Despite the spot-fixing shame, the IPL show must go on
The scandal points to the need for cleansing the IPL culture, but it's no reason to pull down the entire edifice. The IPL is still a platform for talent-spotting, and retains enormous entertainment value that cannot be robbed by a few charlatans.
For a cricketer of at best middling talent, being part of an IPL franchise is about as good as it gets. Forget foolish romanticism about playing for the the greater glory of the game: there's pots of money to be made - legitimately - on the IPL gravy train. And even better, it gives you a chance to showcase your talent in a way that can lead to even more lucrative advertising endorsement contracts.
It's entirely possible, as Thursday's expose of the spot-fixing scandal surrounding three Rajasthan Royals players has shown, that you may make Rs 60 lakh merely to throw one over - and the additional exertion of tucking a towel into your trousers as a sign to the bookies to line up their bets. That may seem like easy money for jam, but it was always a high-risk enterprise - one that could, as even a schoolboy cricketer knows today, lead to imprisonment, a life ban - and the ignominy of seeing your name tarnished for eternity (unless, of course, you can reinvent yourself as a politician, in the way that some tainted cricket stars of yesteryear have done).
Just the fact of being paraded for news cameras, their faces covered in black hoods, in the way that S Sreesanth, Anket Chavan and Ajit Chandila were on Thursday, should be mortifying in itself for anyone who came into the game in search of fandom and fortune.

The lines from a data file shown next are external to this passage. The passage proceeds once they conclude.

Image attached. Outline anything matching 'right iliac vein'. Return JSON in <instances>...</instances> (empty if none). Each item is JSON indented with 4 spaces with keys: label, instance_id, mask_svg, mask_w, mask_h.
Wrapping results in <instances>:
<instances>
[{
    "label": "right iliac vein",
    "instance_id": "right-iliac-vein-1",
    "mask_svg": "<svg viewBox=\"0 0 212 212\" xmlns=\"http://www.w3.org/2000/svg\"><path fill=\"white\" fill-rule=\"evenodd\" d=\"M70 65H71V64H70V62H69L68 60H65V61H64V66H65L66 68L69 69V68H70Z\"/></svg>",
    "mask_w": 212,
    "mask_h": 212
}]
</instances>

For men who wanted to covert in dance-shows and otherwise savour the good life and the glamour that inevitably comes with the game today, it's about as unedifying a comeuppance as it can get.
Which is why it's hard to concur with those who argue, with the noblest of intentions, that the three players at the centre of the scandal - Sreesanth, Chavan and Chandila - were somehow representative of the entire IPL culture, and that therefore the entire IPL circus should be made to pull down its tent and leave town. Or even that somehow these "boys" were innocent small-towners who ought to have been mentored into knowing right from wrong.
When it came right down to it, these three men knew they were committing an egregious crime that would, in the light of recent instances of imprisonment of (and life-bans on) the black sheep in white flannels, lead perhaps to prison - and most certainly to infamy. And yet, they chose to risk their reputation and the prospect of future fortunes on one turn of pitch-and-toss, so to speak.
And in this day and age of excessive electronic surveillance, it's far harder to thread the needle - and carry on BB Messenger and What'sApp chats with bookies and even make physical contact with them to collect the payoffs - than it was in earlier times.
And unlike in politics, where Ministers can disown their nephews who have been caught taking bribes on their behalf, and even bend the CBI investigations in order to exonerate them, cricketers without godfathers who are cavorting with criminals have got their risk-reward equation all wrong.
Wry social media commentators have noted - only half in jest - that in this particular case, it is the bookies who are consummate fools. Sreesanth, they point out, didn't really need to be paid Rs 60 lakh to throw an over; his own mediocre talent would have ensured that for free. But, of course, what the bookies were paying big money for was the certainty of a full toss - at a time of their choosing.
Even so, if the bookies were paying the threesome to ensure that Rajasthan Royals didn't make it to the playoff stage - as some media accounts have it - the final outcome shows that particularly in a format as fickle as T20 cricket, you can only do so much to change the destiny of a team. For every Sreesanth or a Chandila, there's also a Rahul Dravid or a Shane Watson who can change the cricketing karma of their team with their individual prowess. If that doesn't reinforce your faith in the tarnished game today, I don't know what will.
There is, of course, much that is wrong with the IPL ecosystem. The blatant conflict of interest that allows the BCCI president to wear an additional hat as the owner of an IPL franchise speaks volumes about the high threshold for impropriety that is tolerated in India. Another such franchise owner is battling stock market regulators on his shadowy corporate affairs; yet another is using his IPL engagement as a glamorous diversion from his crashlanded airline company.
But all these are symptomatic of a larger Indian failing, and while they scream out loud for a cleansing of the IPL culture, it's no reason to pull down the entire edifice. It is still a platform for talent-spotting, and retains enormous entertainment value that cannot be taken away by a few charlatans. As cricket commentator Harsha Bhogle observed on Thursday, it's just as perverse to ask for the public distribution system to be wound down in its entirety because some people abuse it.
There's just one other aspect of the entire episode that is profoundly moving: the mental devastation of Rajasthan Royals' skipper Rahul Dravid that was manifest in his appearance before television cameras on Thursday. That such perfidy should have gone on under so distinguished a cricketer - who elevates the game with his conduct both on and off the field - is doubly tragic. If the uncertain world of cricket were a morality play, his team players should - from here onwards - play beyond their themselves and win this IPL round for their captain.